Life is not always kind, and rarely meaningful, but sometimes sharing its silliness can bring a little solace into your life.
SHARE HUMOUR WITH A FRIEND
By Jane Trotter
Asking how I have used humour to positively affect my life is like asking how breathing has positively affected it. I acquired both survival skills under traumatic circumstances.
Early in my life I was pushed and squeezed out of a dark, warm, moist environment into a cold, drafty, noisy world where someone promptly hung me upside down by my heels and smacked my bottom.
Not much later, when I was twelve, I was up-ended again: I hit puberty and entered junior high school. Overnight I went from a rack of bones to a fat girl with boobs and from a leader of sorts, or perhaps just a bossy kid, to a social outcast with no friends at all. I endured a year of hell.
Too shy to ask my mother for a bra and too ripe to manage without one, I also had only one skirt and several identical white blouses that I had to wear every day. A recipe for disaster in any grade seven class.
It gave an unfair advantage to my arch enemy Twink Macdonald, a luscious, sexy blonde from the other elementary school in town. At first she had her following and I had mine.

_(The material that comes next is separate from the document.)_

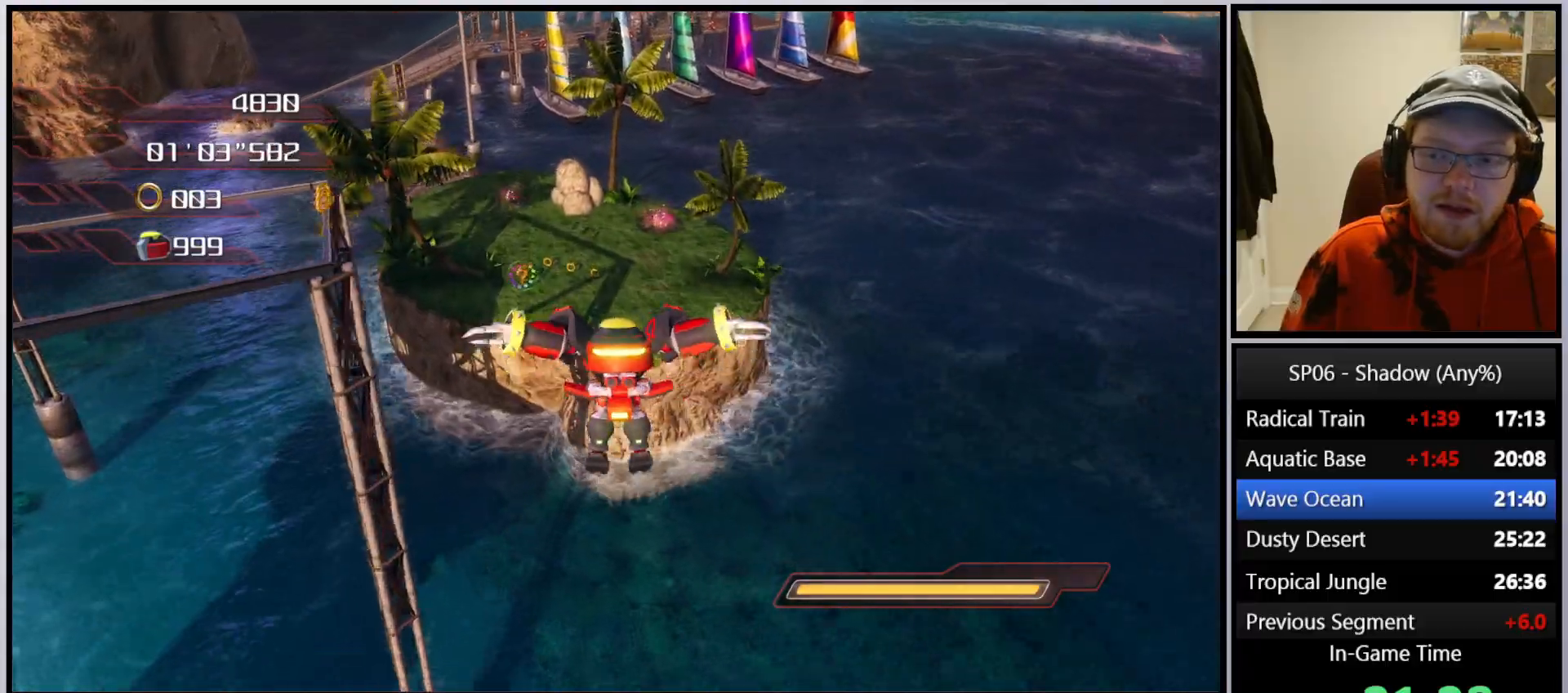
{"buttons": [], "left_stick": "up", "right_stick": "down", "events": []}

It wasn't until fifty years later that I finally understood what the contest was about: she wanted to be top dog and would use any weapon to win the leadership battle. I didn't even know war had been declared.
I don't recall most of the snubs and sneers, but I will never forget the day I realized I was vanquished. I overheard, as I was meant to overhear, Twink calling me "Flopsy" behind my back. I blushed redder than my single tartan skirt and sweat drenched my entire body. I bolted into a washroom to hide my tears of shame.
By Grade 8 I was still an outcast, but I had acquired one friend, Sharon. She was a year younger than I and an outcast from her Grade 7 class. It was Sharon who discovered the secret to surviving junior high and kindly shared it with me.
"When they are mean to me, when they say those awful things that they say, I laugh, as if they were just teasing," she confided. "It confuses the heck out of them. It's no fun for them if you laugh."
Bless you Sharon. With those words you saved my sanity. I tried it and it worked. My tormenters were startled and uncertain. When their meanest gibes met with merriment they backed off and eventually they left me alone. I even got the last laugh when Twink Macdonald got pregnant and had to leave the school in disgrace.
However, it was humour that won the day and has been my body armor against rude and hurtful people for a lifetime, a shell now so natural it has become part of who I am.
I continually find new uses for humour. I have laughed in cancer clinics and intensive care wards. I have shared a chuckle with widows telling stories of their departed husbands and made others chortle over the escapades of my own lost love.
A trusted tool, forged in fire, humour has brought me safely and happily through the traumas and triumphs of a full and wonderful life. Thank you, Sharon, wherever you are.